__Task instructions__. Exact copies of all the lines below are wanted, without a single picture.

═══

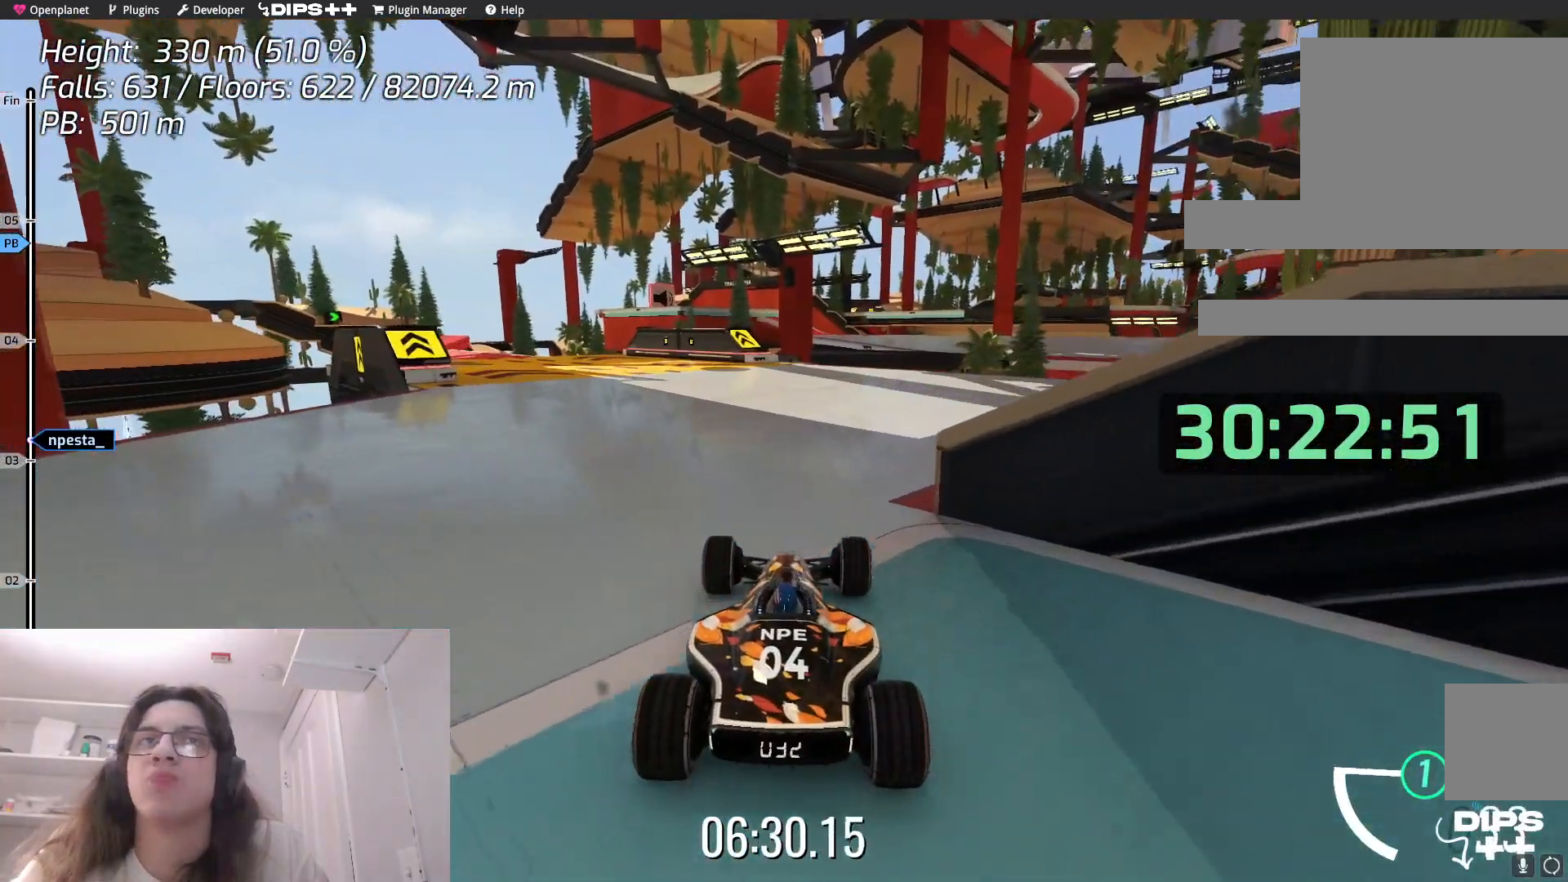
{"keys": ["left"], "events": [[400, "left", "down"]]}
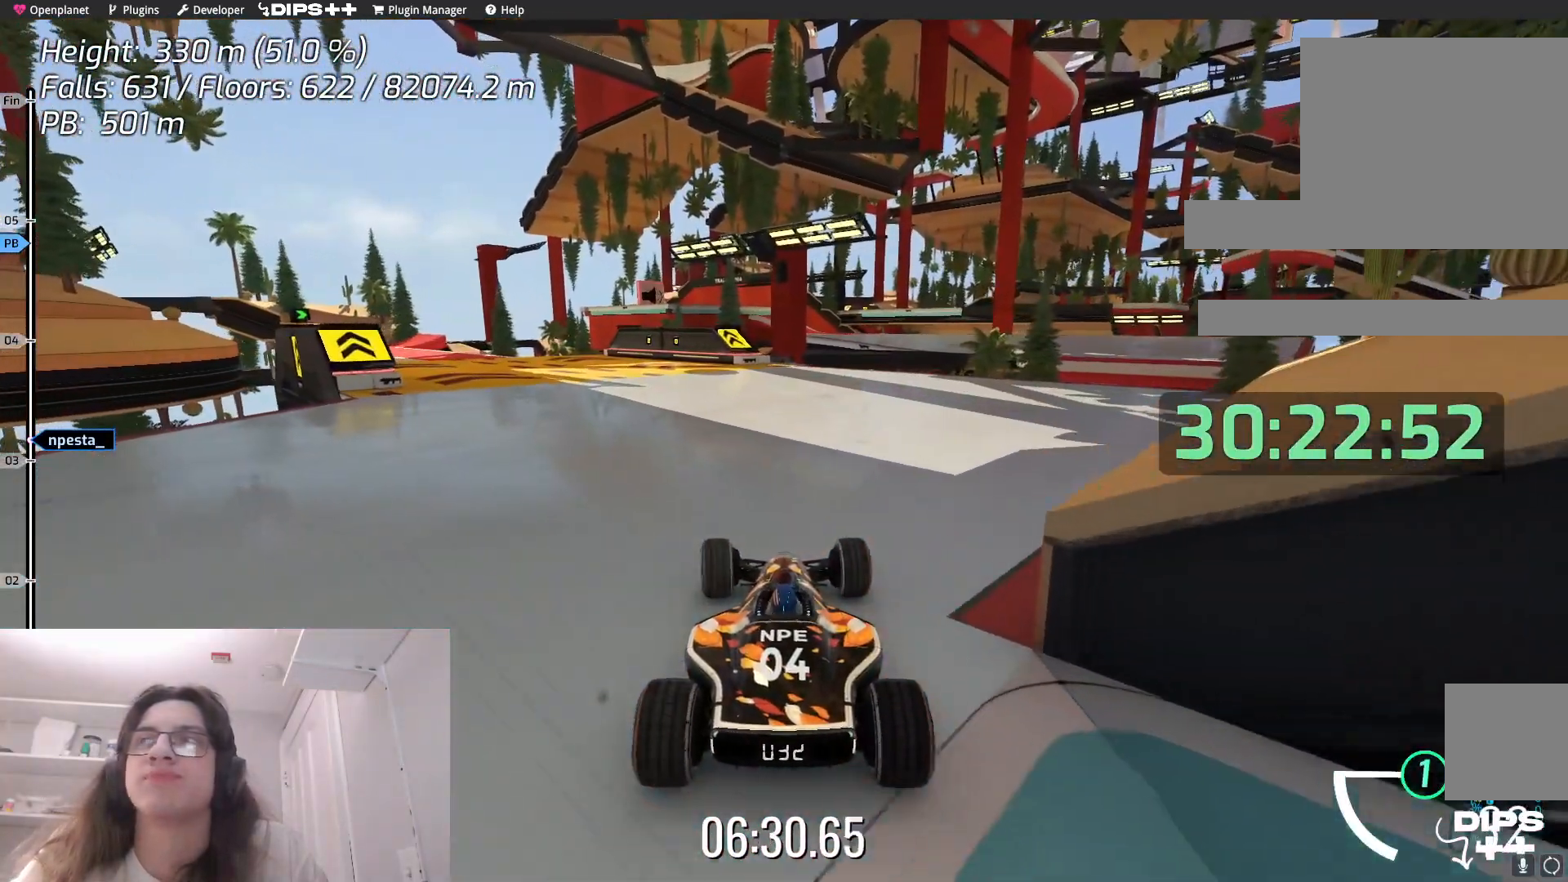
{"keys": [], "events": [[233, "left", "up"]]}
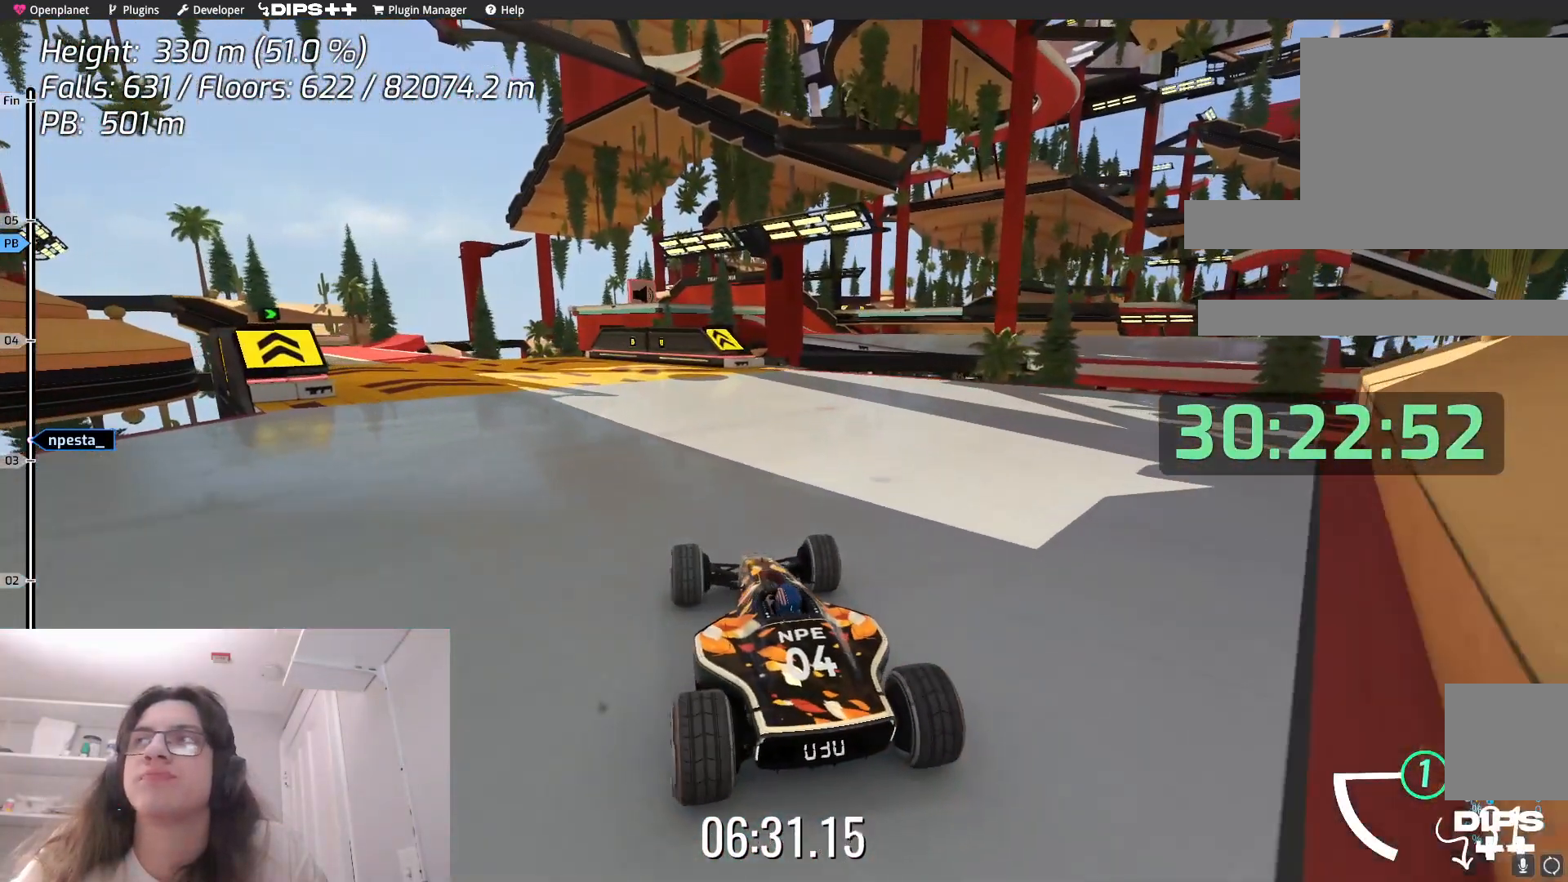
{"keys": [], "events": []}
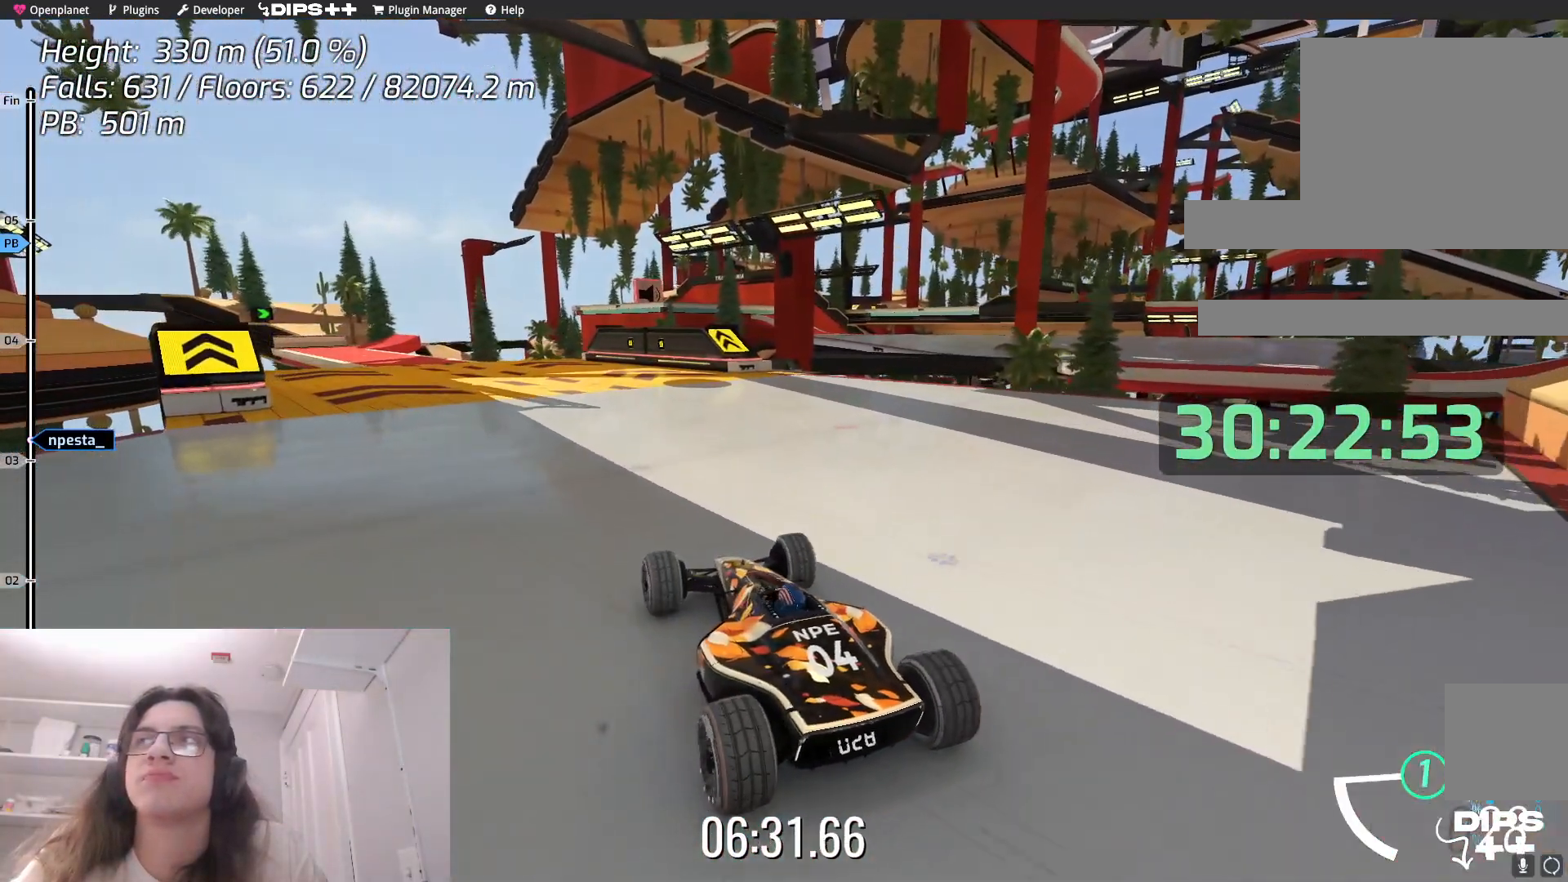
{"keys": ["down"], "events": [[283, "down", "down"]]}
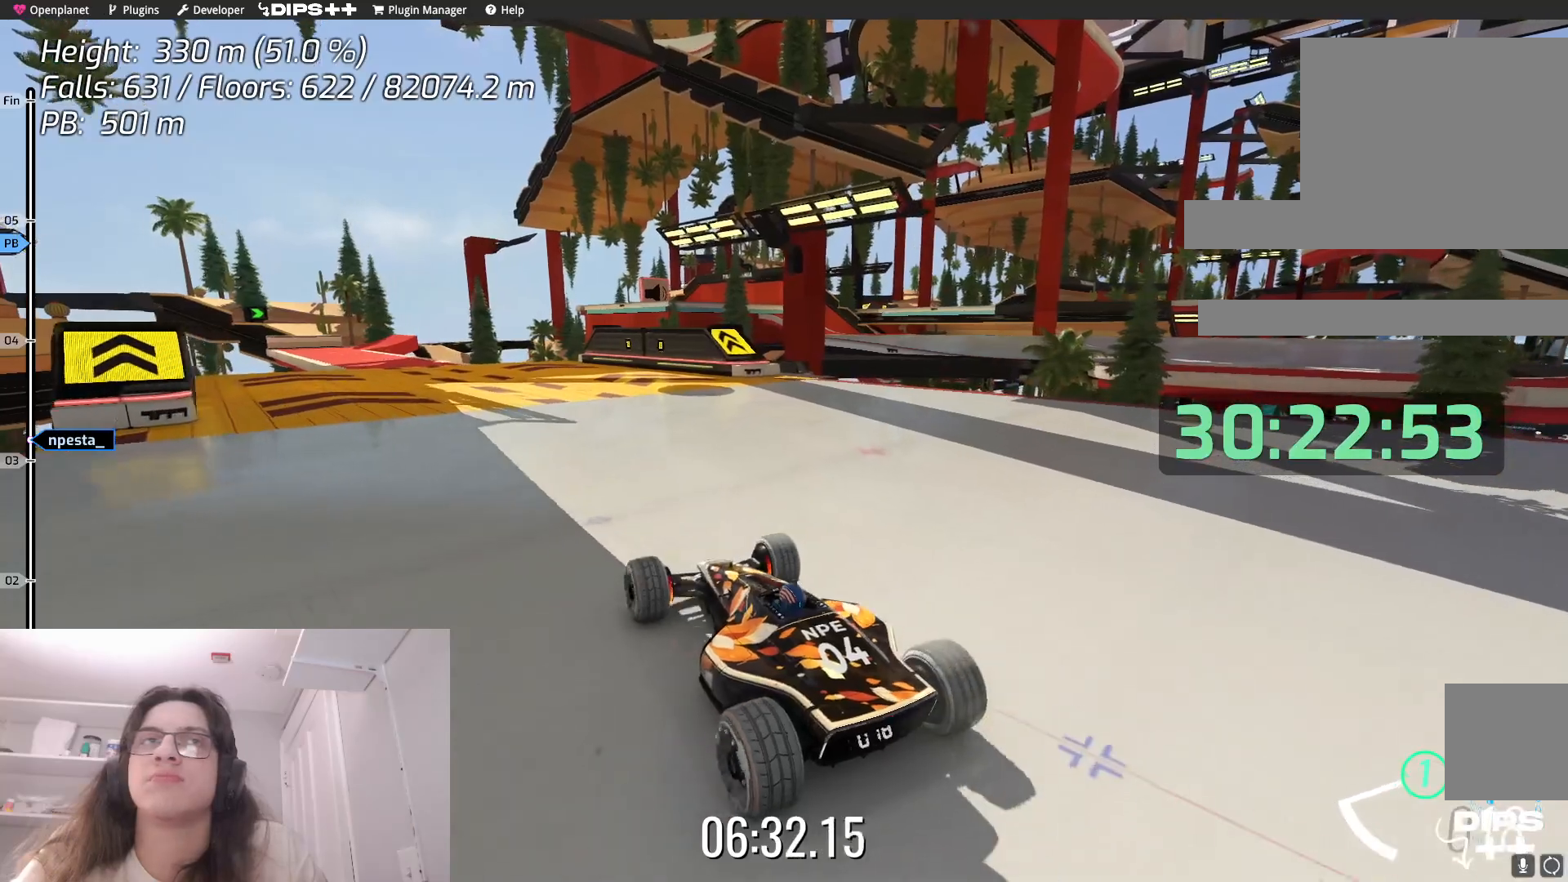
{"keys": ["down"], "events": [[117, "down", "up"], [383, "down", "down"]]}
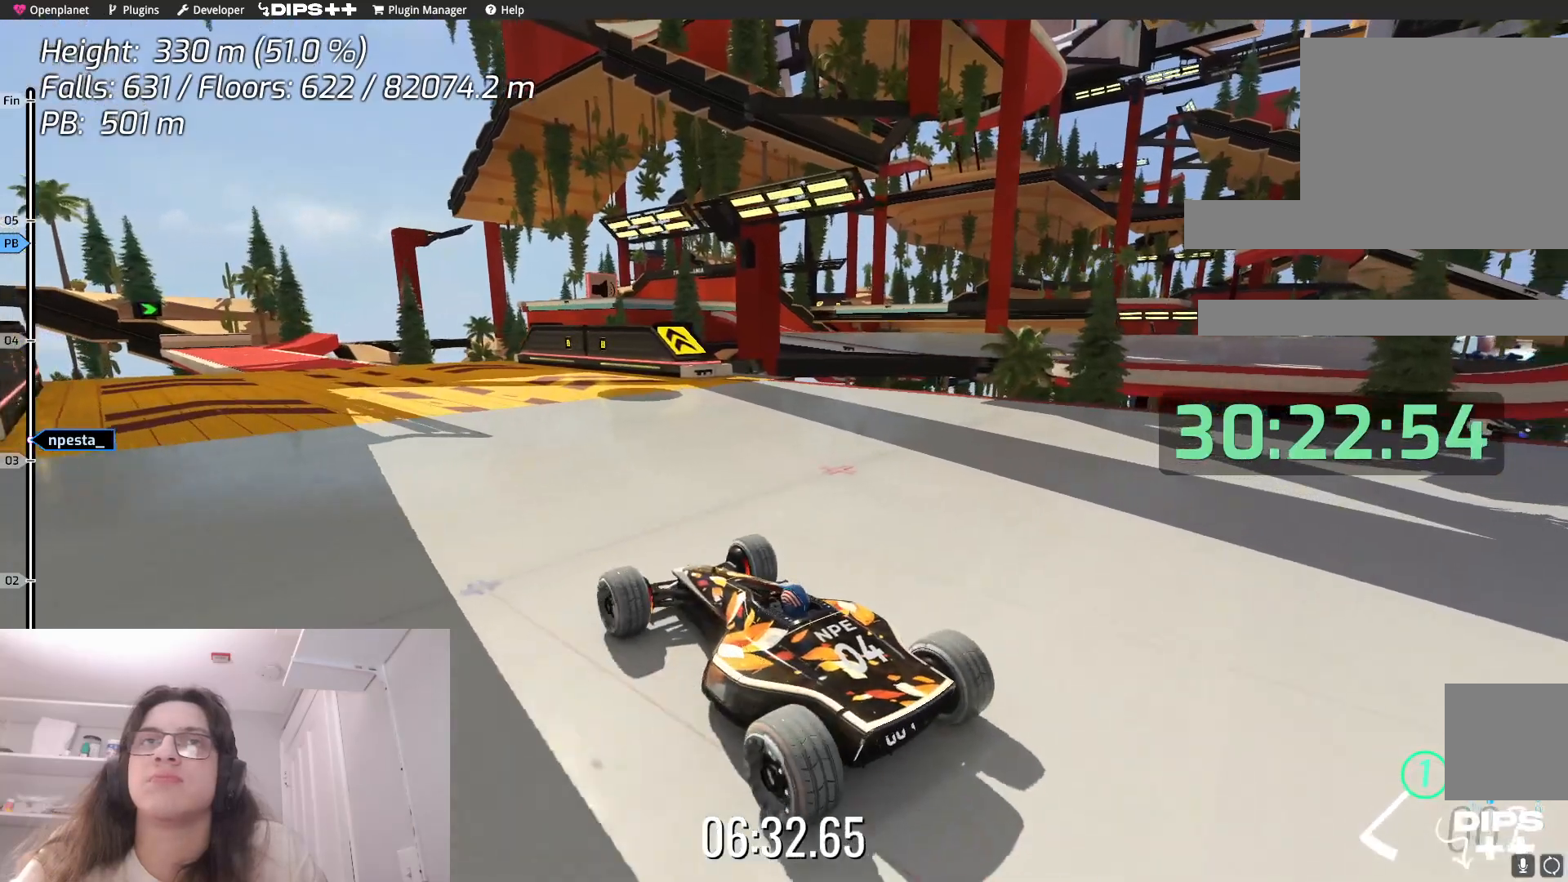
{"keys": [], "events": [[383, "down", "up"]]}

═══

__Finished task__.
{"keys": ["left"], "events": [[400, "left", "down"]]}
{"keys": [], "events": [[233, "left", "up"]]}
{"keys": [], "events": []}
{"keys": ["down"], "events": [[283, "down", "down"]]}
{"keys": ["down"], "events": [[117, "down", "up"], [383, "down", "down"]]}
{"keys": [], "events": [[383, "down", "up"]]}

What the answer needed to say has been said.